Read through the entries below and copy each line where "AzureRmADApplication" turns up.
─── Dataset entries
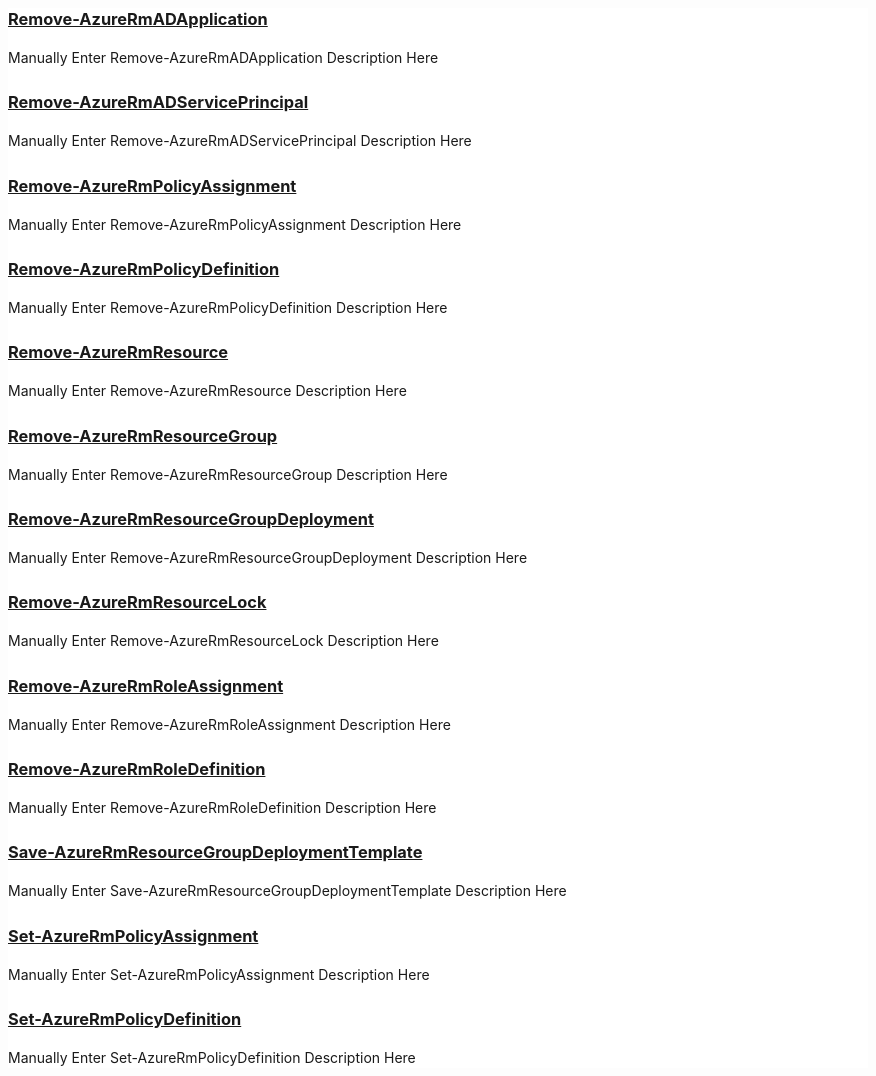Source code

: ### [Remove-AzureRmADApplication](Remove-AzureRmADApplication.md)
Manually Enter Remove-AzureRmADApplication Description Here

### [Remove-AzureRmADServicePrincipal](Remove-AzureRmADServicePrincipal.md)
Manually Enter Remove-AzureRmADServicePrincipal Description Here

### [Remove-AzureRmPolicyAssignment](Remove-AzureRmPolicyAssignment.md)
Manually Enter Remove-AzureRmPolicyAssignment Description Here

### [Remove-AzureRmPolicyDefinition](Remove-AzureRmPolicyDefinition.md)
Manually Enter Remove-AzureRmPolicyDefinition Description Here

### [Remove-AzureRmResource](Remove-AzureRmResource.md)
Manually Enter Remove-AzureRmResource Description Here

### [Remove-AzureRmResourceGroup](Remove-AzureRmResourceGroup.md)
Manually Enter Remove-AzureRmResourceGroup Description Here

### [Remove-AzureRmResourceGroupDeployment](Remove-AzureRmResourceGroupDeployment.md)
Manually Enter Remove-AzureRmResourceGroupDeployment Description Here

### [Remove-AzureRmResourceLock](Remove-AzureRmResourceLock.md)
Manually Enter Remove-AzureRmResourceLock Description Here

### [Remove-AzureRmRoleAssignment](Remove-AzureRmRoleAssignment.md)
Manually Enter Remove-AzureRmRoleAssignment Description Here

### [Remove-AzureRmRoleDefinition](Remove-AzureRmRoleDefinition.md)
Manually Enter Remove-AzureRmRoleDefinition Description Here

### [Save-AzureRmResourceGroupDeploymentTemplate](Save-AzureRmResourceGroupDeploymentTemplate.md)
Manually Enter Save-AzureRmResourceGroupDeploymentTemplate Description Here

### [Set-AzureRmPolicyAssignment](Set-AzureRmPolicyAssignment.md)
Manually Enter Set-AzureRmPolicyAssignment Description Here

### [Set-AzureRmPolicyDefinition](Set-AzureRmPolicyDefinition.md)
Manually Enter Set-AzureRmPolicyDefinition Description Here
──────
─── Dataset entries
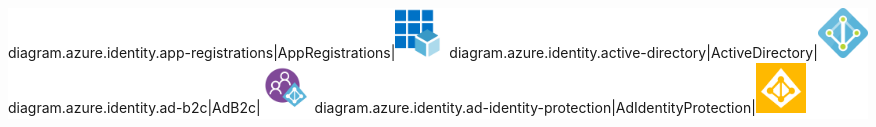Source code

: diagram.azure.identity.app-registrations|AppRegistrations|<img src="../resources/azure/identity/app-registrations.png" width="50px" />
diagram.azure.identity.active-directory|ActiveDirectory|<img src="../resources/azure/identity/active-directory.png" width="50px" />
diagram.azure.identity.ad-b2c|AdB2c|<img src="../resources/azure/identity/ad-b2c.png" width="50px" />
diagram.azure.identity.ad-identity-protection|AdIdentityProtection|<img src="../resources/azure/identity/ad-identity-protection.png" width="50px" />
──────
─── Dataset entries
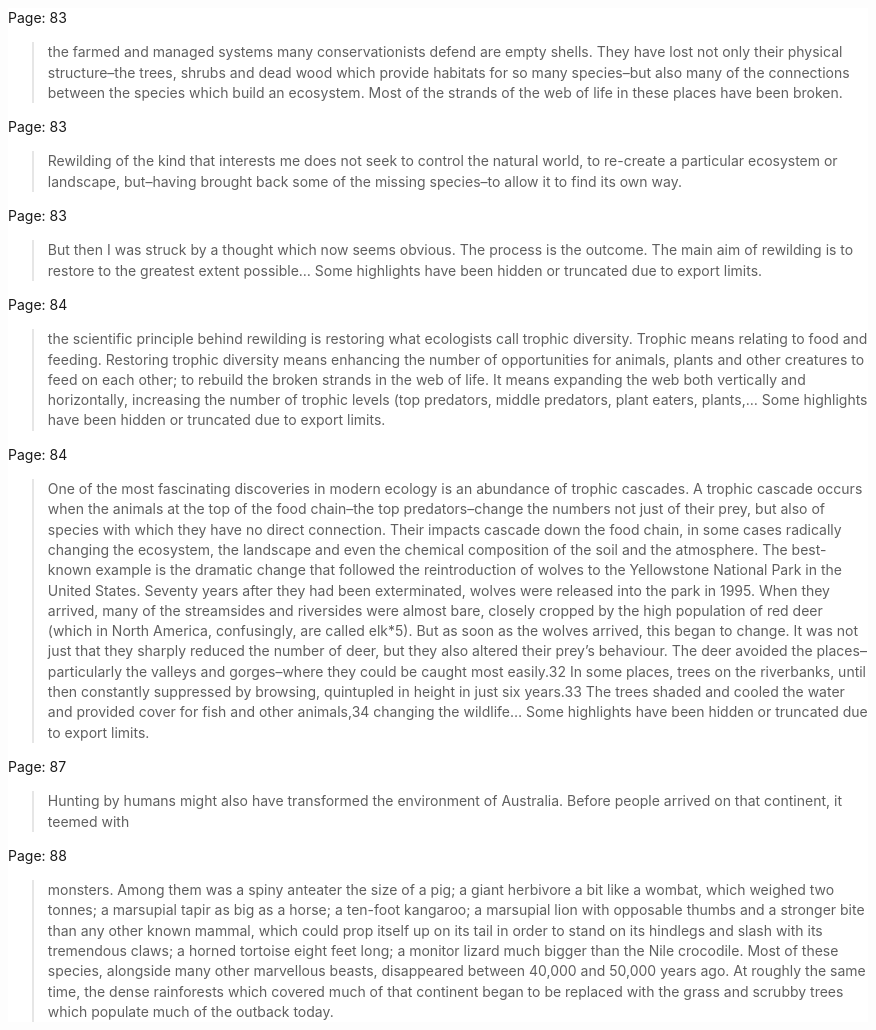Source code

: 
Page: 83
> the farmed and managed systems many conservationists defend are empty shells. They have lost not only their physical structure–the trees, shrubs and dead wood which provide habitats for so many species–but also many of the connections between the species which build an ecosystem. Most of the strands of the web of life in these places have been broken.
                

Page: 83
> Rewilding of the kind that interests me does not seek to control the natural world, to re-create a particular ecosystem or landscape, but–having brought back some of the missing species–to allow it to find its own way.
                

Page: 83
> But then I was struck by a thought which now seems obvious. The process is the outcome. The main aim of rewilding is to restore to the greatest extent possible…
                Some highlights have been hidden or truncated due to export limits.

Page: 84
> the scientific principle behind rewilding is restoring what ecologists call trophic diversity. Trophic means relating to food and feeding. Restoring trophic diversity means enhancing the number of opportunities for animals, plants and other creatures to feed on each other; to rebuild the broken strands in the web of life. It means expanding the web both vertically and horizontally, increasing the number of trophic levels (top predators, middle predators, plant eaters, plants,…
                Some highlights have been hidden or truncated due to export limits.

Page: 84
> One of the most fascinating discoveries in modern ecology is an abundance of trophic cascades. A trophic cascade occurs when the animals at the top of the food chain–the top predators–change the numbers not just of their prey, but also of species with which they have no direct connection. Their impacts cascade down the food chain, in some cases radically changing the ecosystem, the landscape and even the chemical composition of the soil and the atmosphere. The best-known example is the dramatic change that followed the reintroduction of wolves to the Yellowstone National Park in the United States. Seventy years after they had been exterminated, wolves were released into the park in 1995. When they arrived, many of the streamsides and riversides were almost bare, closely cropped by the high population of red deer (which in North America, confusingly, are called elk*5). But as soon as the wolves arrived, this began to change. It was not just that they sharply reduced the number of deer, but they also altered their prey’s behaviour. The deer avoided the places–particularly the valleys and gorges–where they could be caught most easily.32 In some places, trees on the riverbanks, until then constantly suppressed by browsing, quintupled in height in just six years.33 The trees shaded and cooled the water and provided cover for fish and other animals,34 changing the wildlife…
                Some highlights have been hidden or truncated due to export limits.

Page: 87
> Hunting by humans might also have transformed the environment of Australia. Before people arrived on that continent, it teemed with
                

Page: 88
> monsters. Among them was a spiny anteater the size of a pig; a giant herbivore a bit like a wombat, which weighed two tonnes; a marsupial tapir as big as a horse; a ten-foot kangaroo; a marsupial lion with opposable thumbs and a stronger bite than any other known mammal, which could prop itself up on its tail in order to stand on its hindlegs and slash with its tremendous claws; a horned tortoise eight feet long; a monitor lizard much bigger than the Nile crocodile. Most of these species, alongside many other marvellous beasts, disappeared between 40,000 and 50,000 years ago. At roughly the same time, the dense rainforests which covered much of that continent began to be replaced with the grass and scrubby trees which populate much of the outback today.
──────
→ Result:
: ### [Remove-AzureRmADApplication](Remove-AzureRmADApplication.md)
Manually Enter Remove-AzureRmADApplication Description Here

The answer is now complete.